**Data records:**
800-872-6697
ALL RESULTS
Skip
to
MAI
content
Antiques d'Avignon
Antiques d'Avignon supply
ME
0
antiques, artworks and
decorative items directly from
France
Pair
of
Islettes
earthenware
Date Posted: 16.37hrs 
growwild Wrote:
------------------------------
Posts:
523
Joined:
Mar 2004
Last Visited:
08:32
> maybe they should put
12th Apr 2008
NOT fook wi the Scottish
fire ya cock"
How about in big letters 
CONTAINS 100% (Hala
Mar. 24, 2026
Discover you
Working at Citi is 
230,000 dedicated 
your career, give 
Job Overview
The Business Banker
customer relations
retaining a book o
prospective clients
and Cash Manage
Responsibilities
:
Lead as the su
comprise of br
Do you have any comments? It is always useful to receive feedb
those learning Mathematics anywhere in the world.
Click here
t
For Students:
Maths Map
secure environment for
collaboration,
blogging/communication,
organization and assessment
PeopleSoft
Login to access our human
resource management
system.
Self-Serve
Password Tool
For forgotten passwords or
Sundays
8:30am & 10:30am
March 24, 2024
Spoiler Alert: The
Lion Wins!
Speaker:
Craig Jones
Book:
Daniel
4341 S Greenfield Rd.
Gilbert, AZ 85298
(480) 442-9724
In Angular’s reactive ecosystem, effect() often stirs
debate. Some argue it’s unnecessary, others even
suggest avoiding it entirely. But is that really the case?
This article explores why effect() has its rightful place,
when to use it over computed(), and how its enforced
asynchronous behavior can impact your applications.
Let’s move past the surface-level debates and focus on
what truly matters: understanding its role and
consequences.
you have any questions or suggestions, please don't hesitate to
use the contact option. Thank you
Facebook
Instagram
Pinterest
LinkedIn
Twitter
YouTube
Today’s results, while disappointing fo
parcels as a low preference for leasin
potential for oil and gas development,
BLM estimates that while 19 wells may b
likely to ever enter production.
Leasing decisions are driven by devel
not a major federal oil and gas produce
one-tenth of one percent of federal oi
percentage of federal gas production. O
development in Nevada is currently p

**What the task asks:** In the data above, start at the line that has "Job Overview", stop after the line that has "consequences.", and print every line in between exactly as it stands.

**Answer space:**
Job Overview
The Business Banker
customer relations
retaining a book o
prospective clients
and Cash Manage
Responsibilities
:
Lead as the su
comprise of br
Do you have any comments? It is always useful to receive feedb
those learning Mathematics anywhere in the world.
Click here
t
For Students:
Maths Map
secure environment for
collaboration,
blogging/communication,
organization and assessment
PeopleSoft
Login to access our human
resource management
system.
Self-Serve
Password Tool
For forgotten passwords or
Sundays
8:30am & 10:30am
March 24, 2024
Spoiler Alert: The
Lion Wins!
Speaker:
Craig Jones
Book:
Daniel
4341 S Greenfield Rd.
Gilbert, AZ 85298
(480) 442-9724
In Angular’s reactive ecosystem, effect() often stirs
debate. Some argue it’s unnecessary, others even
suggest avoiding it entirely. But is that really the case?
This article explores why effect() has its rightful place,
when to use it over computed(), and how its enforced
asynchronous behavior can impact your applications.
Let’s move past the surface-level debates and focus on
what truly matters: understanding its role and
consequences.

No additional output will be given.